J Rheumatol. 1988 Sep;15(9):1356-60.
Pharmacokinetic drug interaction between methotrexate (MTX) and nonsteroidal anti-inflammatory drugs (NSAID) has been implicated in several case reports of MTX related toxicity. We therefore studied the kinetics of low dose (15 mg) oral MTX with and without concomitant NSAID therapy after preliminary determination of the systemic bioavailability of commercial tablets. Fourteen patients with rheumatoid arthritis, age range 44-77 years, participated in paired kinetic studies performed 1-4 weeks apart.
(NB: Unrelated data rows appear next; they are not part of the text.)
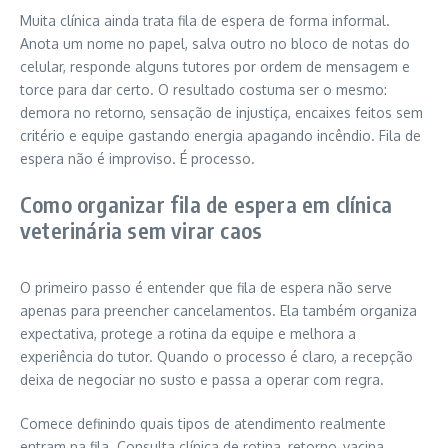
Muita clínica ainda trata fila de espera de forma informal.
Anota um nome no papel, salva outro no bloco de notas do
celular, responde alguns tutores por ordem de mensagem e
torce para dar certo. O resultado costuma ser o mesmo:
demora no retorno, sensação de injustiça, encaixes feitos sem
critério e equipe gastando energia apagando incêndio. Fila de
espera não é improviso. É processo.
Como organizar fila de espera em clínica
veterinária sem virar caos
O primeiro passo é entender que fila de espera não serve
apenas para preencher cancelamentos. Ela também organiza
expectativa, protege a rotina da equipe e melhora a
experiência do tutor. Quando o processo é claro, a recepção
deixa de negociar no susto e passa a operar com regra.
Comece definindo quais tipos de atendimento realmente
entram na fila. Consulta clínica de rotina, retorno, vacina,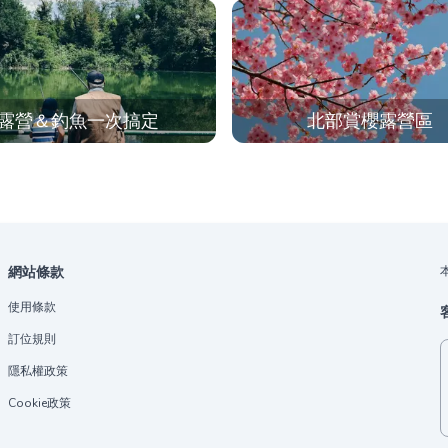
露營＆釣魚一次搞定
北部賞櫻露營區
網站條款
使用條款
訂位規則
隱私權政策
Cookie政策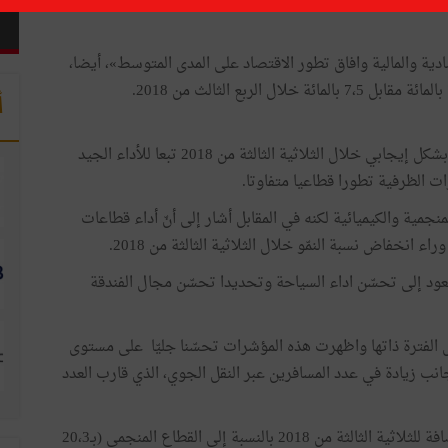
توقّع البنك المركزي التونسي نمو الاقتصاد التونسي بنسبة 2,6 بالمائة، بالانزلاق السنوي، خلال الثلاثية الثالثة من سنة 2018
دية والمالية وافاق تطور الاقتصاد على المدى المتوسط»، أيضا،
أ
وأوضح البنك المركزي أنّ النشاط الإقتصادي واصل تطوره بشكل إيجابي خلال الثلاثية الثالثة من 2018 تبعا للأداء الجيد
 الظرفية تطورا قطاعيا متفاوتا.
جمية والكيميائية لكنه في المقابل أشار إلى أنّ أداء قطاعات
 انخفاض نسبة النمّو خلال الثلاثية الثالثة من 2018.
 يعود إلى تحسّن اداء السياحة وتحديدا تحسّن مجال الفندقة
الفترة ذاتها واظهرت هذه المؤشرات تحسّنا جليّا على مستوى
 جانب زيادة في عدد المسافرين عبر النقل الجوي، الذي قارب العدد
وفيما يتعلق بالقطاعات الاستخراجية فقد زادت القيمة المضافة للثلاثية الثالثة من 2018 بالنسبة إلى القطاع المنجمي (بـ20،3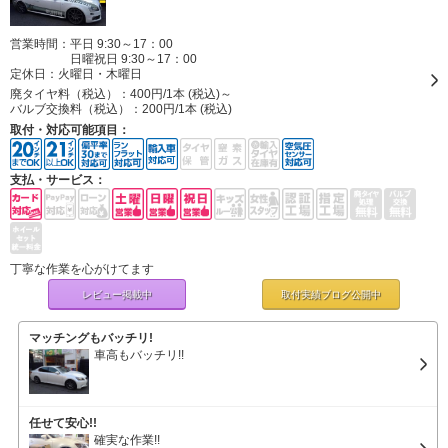
営業時間：平日 9:30～17：00
日曜祝日 9:30～17：00
定休日：
火曜日・木曜日
廃タイヤ料（税込）：
400円/1本 (税込)～
バルブ交換料（税込）：
200円/1本 (税込)
取付・対応可能項目：
支払・サービス：
丁寧な作業を心がけてます
レビュー掲載中
取付実績ブログ
公開中
マッチングもバッチリ!
車高もバッチリ!!
任せて安心!!
確実な作業!!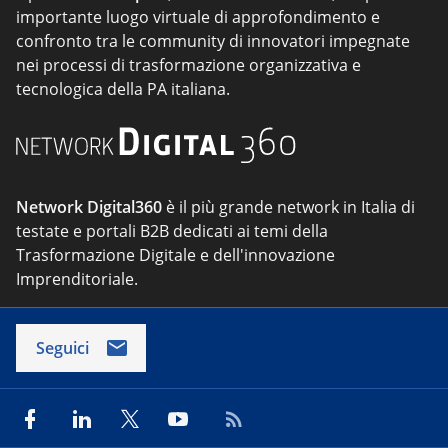
importante luogo virtuale di approfondimento e
confronto tra le community di innovatori impegnate
nei processi di trasformazione organizzativa e
tecnologica della PA italiana.
Network Digital360
è il più grande network in Italia di
testate e portali B2B dedicati ai temi della
Trasformazione Digitale e dell'innovazione
Imprenditoriale.
Seguici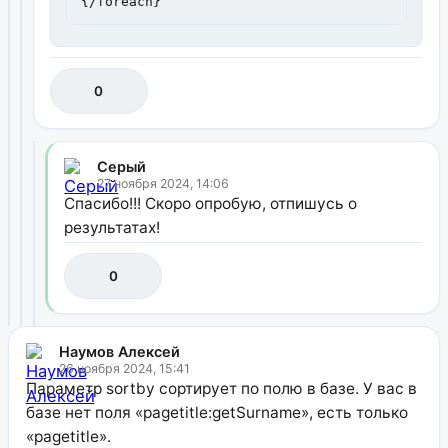
{/foreach}
0
Серый
27 ноября 2024, 14:06
Спасибо!!! Скоро опробую, отпишусь о
результатах!
0
Наумов Алексей
26 ноября 2024, 15:41
Параметр sortby сортирует по полю в базе. У вас в
базе нет поля «pagetitle:getSurname», есть только
«pagetitle».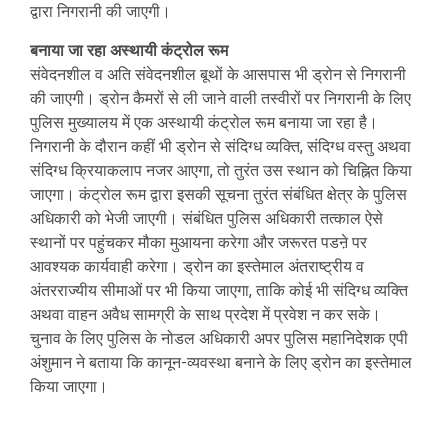
द्वारा निगरानी की जाएगी।
बनाया जा रहा अस्थायी कंट्रोल रूम
संवेदनशील व अति संवेदनशील बूथों के आसपास भी ड्रोन से निगरानी
की जाएगी। ड्रोन कैमरों से ली जाने वाली तस्वीरों पर निगरानी के लिए
पुलिस मुख्यालय में एक अस्थायी कंट्रोल रूम बनाया जा रहा है।
निगरानी के दौरान कहीं भी ड्रोन से संदिग्ध व्यक्ति, संदिग्ध वस्तु अथवा
संदिग्ध क्रियाकलाप नजर आएगा, तो तुरंत उस स्थान को चिह्नित किया
जाएगा। कंट्रोल रूम द्वारा इसकी सूचना तुरंत संबंधित क्षेत्र के पुलिस
अधिकारी को भेजी जाएगी। संबंधित पुलिस अधिकारी तत्काल ऐसे
स्थानों पर पहुंचकर मौका मुआयना करेगा और जरूरत पडऩे पर
आवश्यक कार्यवाही करेगा। ड्रोन का इस्तेमाल अंतराष्ट्रीय व
अंतरराज्यीय सीमाओं पर भी किया जाएगा, ताकि कोई भी संदिग्ध व्यक्ति
अथवा वाहन अवैध सामग्री के साथ प्रदेश में प्रवेश न कर सके।
चुनाव के लिए पुलिस के नोडल अधिकारी अपर पुलिस महानिदेशक एपी
अंशुमान ने बताया कि कानून-व्यवस्था बनाने के लिए ड्रोन का इस्तेमाल
किया जाएगा।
The Abbott TDx fluorescence polarization immunoassay was used to measure serum levels and urinary excretion of MTX over 72 h after a single dose. The mean systemic bioavailability was 73% for the 15 mg oral dose. Area under the serum concentration versus time curve for a 50 mg oral dose was 1.1-2.7 times that of the 15 mg oral dose indicating dose dependent absorption. Mean kinetic variables after oral MTX did not differ significantly with and without NSAID therapy despite apparent interactions in individual patients. Renal clearance of MTX correlated with creatinine clearance (r = 0.8, p less than 0.01).
甲氨蝶呤(MTX)与非甾体抗炎药(NSAID)之间的药代动力学药物相互作用在几例MTX相关毒性的病例报告中有所涉及。因此,在初步测定市售片剂的全身生物利用度后,我们研究了低剂量(15毫克)口服MTX在有和没有NSAID伴随治疗情况下的动力学。14名年龄在44至77岁之间的类风湿性关节炎患者参与了相隔1至4周进行的配对动力学研究。使用雅培TDx荧光偏振免疫分析法测量单剂量后72小时内MTX的血清水平和尿排泄量。15毫克口服剂量的平均全身生物利用度为73%。50毫克口服剂量的血清浓度-时间曲线下面积是15毫克口服剂量的1.1至2.7倍,表明吸收呈剂量依赖性。尽管个别患者存在明显相互作用,但口服MTX后平均动力学变量在有和没有NSAID治疗情况下并无显著差异。MTX的肾清除率与肌酐清除率相关(r = 0.8,p小于0.01)。